I won't have written all the reports by next week.
By the time we arrive, the kids will have gone to bed.
I'll have finished in an hour and then we can watch a film.
In three years' time, I'll have graduated from university.

Do this exercise to test your grammar again.

Grammar test 2

Future continuous and future perfect: Grammar test 2

Language level

Intermediate: B1
Upper intermediate: B2


Hello again. Could please help me?
Is the following sentence correct using the future perfect or we must use the future simple? I think that future perfect is not correct.
"The moment the train has reached the station, my secretary "will have been"/"will be" there to welcome you. "
Thank you.

Hello Ahmed Imam

Yes, you are right -- the future perfect doesn't work in that situation and the future simple would be the most natural option.

Sorry we somehow missed your earlier comment.

All the best


The LearnEnglish Team

This sentence seems right when I hear it said.
"When I pay him tomorrow, he will have received everything I owe him"
However I am confused with the following.
(1) I believe the rule for usage of the future perfect verb is that it needs to be used to indicate an action that happened before the action indicated by the simple future verb
(2) The act of receiving can happen only after the act of paying
I am confused with these two contradicting thoughts. Appreciate your clarification.

Hello Rose,

I see what you mean, and you are right about the sentence possibly being inconsistent in that way. A more accurate way to express it would be:

Once he's paid tomorrow, he'll have received everything I owe him.

In your original sentence 'when' is being used with the sense of 'after', which may be confusing. People do not always express themselves logically, and it's not unusual for people to say things that are open to misinterpretation.



The LearnEnglish Team

Is the future continuous correct in the following sentence:
- Every thing is arranged. We will be visiting our aunt next week.
Or the following one:
- Every thing is arranged. We will be visiting our aunt next week.
Thank you.

Hello Ahmed Imam,

The future continuous is fine there. I think you may have mistyped the sentences, however, as they are identical.

You should write 'everything' as one word here, not two.



The LearnEnglish Team

Sorry for mistyping. Is there a difference in meaning or usage between the two forms?
- Every thing is arranged. We will be visiting our aunt next week.
- Every thing is arranged. We are visiting our aunt next week.
Thank you.

Hello Ahmed Imam,

First of all, we write 'everything' as one word rather than two.

There is a difference in how we use between 'will' and the present continuous to describe future events.

The present continuous is used for events which are planned and arranged. Thus, you would use are visiting if the visit is already organised with other people in some way, such as talking to your aunt, planning it with your family, taking time off work or buying tickets for the journey.

'Will' implies certainty about the event. This could be simply an expression of determination, or a strong desire.

In the end, the choice depends on the speaker's perspective. Both forms are possible; it depends upon how the speaker sees the event.

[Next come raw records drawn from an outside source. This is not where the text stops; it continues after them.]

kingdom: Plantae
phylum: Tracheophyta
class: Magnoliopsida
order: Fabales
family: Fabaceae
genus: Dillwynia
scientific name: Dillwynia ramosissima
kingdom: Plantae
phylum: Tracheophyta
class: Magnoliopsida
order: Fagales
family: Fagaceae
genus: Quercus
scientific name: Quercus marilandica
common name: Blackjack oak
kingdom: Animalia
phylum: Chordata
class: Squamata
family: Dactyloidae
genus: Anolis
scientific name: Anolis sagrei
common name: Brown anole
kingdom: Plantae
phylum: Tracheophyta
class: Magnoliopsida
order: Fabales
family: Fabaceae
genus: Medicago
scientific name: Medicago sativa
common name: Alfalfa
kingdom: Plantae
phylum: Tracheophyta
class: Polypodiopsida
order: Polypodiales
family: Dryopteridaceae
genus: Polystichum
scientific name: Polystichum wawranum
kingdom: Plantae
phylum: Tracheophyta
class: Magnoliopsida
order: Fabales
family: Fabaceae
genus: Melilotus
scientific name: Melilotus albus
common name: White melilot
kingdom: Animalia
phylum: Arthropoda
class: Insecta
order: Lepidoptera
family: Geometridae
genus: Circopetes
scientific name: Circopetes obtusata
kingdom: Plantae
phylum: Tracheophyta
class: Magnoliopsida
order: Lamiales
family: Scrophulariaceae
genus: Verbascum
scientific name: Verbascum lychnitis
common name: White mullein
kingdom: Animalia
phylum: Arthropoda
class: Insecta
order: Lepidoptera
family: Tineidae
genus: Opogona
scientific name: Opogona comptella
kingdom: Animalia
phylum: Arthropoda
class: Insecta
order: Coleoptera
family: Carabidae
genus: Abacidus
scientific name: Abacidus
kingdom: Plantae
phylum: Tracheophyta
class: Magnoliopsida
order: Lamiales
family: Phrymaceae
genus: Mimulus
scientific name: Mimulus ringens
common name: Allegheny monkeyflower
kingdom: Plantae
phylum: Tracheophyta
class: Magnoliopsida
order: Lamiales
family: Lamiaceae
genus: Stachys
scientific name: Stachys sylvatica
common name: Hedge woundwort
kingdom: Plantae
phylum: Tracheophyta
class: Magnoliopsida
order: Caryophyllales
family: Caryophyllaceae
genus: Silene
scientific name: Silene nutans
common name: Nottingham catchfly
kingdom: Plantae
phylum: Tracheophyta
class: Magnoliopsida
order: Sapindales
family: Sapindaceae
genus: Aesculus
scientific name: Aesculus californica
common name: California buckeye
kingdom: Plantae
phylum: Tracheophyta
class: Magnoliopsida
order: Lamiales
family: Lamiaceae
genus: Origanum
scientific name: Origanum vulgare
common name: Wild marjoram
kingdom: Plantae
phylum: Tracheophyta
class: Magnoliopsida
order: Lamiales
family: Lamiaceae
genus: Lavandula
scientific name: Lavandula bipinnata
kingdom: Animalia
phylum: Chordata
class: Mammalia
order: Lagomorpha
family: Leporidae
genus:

You can read more about this on our page about future plans.



The LearnEnglish Team

Hi, could you explain the difference between future continuous and future perfect continuous tense, other than the way they are formed.

Hi sonakshi,

The future continous have several uses, so it partly depends on the context. Most often, we use the future continuous to describe an action which will be in progress at a time in the future. The future perfect, on the other hand, is used to look back at an action from a point further in the future. For example:

At 3.00 on Wednesday I'll be meeting my boss.

By 6.00 I'll have finished the meeting.


The future perfect continuous is an unusual form. We use when we are looking back on a future event from a point further in the future, and when the event is still ongoing. For example, imagine it is 3.00 and you have been waiting for your train for hour already. Then you hear an announcement that the train will be delayed another two hours and will not arrive before 5.00. You could say this:

By 5.00 I'll have been waiting for three hours!

You are imagining looking back from a point in the future on an event which is still not finished.